# MATERIAL TO PROCESS:
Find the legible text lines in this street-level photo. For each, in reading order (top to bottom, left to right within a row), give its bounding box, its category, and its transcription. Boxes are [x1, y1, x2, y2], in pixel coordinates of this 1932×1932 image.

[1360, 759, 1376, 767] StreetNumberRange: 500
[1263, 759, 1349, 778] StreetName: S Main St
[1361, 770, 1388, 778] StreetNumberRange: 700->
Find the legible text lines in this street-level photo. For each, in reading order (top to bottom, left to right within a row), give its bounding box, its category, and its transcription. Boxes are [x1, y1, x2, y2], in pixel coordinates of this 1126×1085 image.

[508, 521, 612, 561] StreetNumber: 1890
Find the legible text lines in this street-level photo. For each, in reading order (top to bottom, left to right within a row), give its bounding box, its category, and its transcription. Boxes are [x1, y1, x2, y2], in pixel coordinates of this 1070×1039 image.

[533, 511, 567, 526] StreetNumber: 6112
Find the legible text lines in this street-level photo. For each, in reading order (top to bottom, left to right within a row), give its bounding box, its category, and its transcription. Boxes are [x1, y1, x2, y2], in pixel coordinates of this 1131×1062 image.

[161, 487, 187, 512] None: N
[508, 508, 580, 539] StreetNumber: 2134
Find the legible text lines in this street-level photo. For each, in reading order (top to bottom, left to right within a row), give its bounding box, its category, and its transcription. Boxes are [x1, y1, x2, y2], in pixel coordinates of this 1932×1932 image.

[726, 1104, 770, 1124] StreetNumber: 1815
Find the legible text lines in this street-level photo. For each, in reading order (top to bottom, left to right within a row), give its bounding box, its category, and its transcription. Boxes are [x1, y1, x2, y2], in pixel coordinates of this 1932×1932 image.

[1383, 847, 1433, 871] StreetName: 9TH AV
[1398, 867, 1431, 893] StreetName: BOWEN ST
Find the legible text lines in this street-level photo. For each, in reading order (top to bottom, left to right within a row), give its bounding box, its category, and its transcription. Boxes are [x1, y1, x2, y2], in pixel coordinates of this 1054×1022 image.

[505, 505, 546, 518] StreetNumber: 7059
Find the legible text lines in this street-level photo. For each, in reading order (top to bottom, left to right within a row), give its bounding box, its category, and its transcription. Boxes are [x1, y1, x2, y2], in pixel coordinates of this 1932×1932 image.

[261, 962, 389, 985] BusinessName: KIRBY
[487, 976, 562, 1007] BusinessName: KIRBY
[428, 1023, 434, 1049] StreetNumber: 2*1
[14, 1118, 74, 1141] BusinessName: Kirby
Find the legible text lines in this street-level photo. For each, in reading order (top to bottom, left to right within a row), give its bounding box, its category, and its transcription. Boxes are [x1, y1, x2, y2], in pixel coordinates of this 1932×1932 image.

# WORK INSTRUCTIONS:
Lay out every line of the material above as a numbered list, dropping the blank lines.

# OUTPUT OF THE EXERCISE:
1. Find the legible text lines in this street-level photo. For each, in reading order (top to bottom, left to right within a row), give its bounding box, its category, and its transcription. Boxes are [x1, y1, x2, y2], in pixel coordinates of this 1932×1932 image.
2. [1360, 759, 1376, 767] StreetNumberRange: 500
3. [1263, 759, 1349, 778] StreetName: S Main St
4. [1361, 770, 1388, 778] StreetNumberRange: 700->
5. Find the legible text lines in this street-level photo. For each, in reading order (top to bottom, left to right within a row), give its bounding box, its category, and its transcription. Boxes are [x1, y1, x2, y2], in pixel coordinates of this 1126×1085 image.
6. [508, 521, 612, 561] StreetNumber: 1890
7. Find the legible text lines in this street-level photo. For each, in reading order (top to bottom, left to right within a row), give its bounding box, its category, and its transcription. Boxes are [x1, y1, x2, y2], in pixel coordinates of this 1070×1039 image.
8. [533, 511, 567, 526] StreetNumber: 6112
9. Find the legible text lines in this street-level photo. For each, in reading order (top to bottom, left to right within a row), give its bounding box, its category, and its transcription. Boxes are [x1, y1, x2, y2], in pixel coordinates of this 1131×1062 image.
10. [161, 487, 187, 512] None: N
11. [508, 508, 580, 539] StreetNumber: 2134
12. Find the legible text lines in this street-level photo. For each, in reading order (top to bottom, left to right within a row), give its bounding box, its category, and its transcription. Boxes are [x1, y1, x2, y2], in pixel coordinates of this 1932×1932 image.
13. [726, 1104, 770, 1124] StreetNumber: 1815
14. Find the legible text lines in this street-level photo. For each, in reading order (top to bottom, left to right within a row), give its bounding box, its category, and its transcription. Boxes are [x1, y1, x2, y2], in pixel coordinates of this 1932×1932 image.
15. [1383, 847, 1433, 871] StreetName: 9TH AV
16. [1398, 867, 1431, 893] StreetName: BOWEN ST
17. Find the legible text lines in this street-level photo. For each, in reading order (top to bottom, left to right within a row), give its bounding box, its category, and its transcription. Boxes are [x1, y1, x2, y2], in pixel coordinates of this 1054×1022 image.
18. [505, 505, 546, 518] StreetNumber: 7059
19. Find the legible text lines in this street-level photo. For each, in reading order (top to bottom, left to right within a row), give its bounding box, its category, and its transcription. Boxes are [x1, y1, x2, y2], in pixel coordinates of this 1932×1932 image.
20. [261, 962, 389, 985] BusinessName: KIRBY
21. [487, 976, 562, 1007] BusinessName: KIRBY
22. [428, 1023, 434, 1049] StreetNumber: 2*1
23. [14, 1118, 74, 1141] BusinessName: Kirby
24. Find the legible text lines in this street-level photo. For each, in reading order (top to bottom, left to right within a row), give its bounding box, its category, and its transcription. Boxes are [x1, y1, x2, y2], in pixel coordinates of this 1932×1932 image.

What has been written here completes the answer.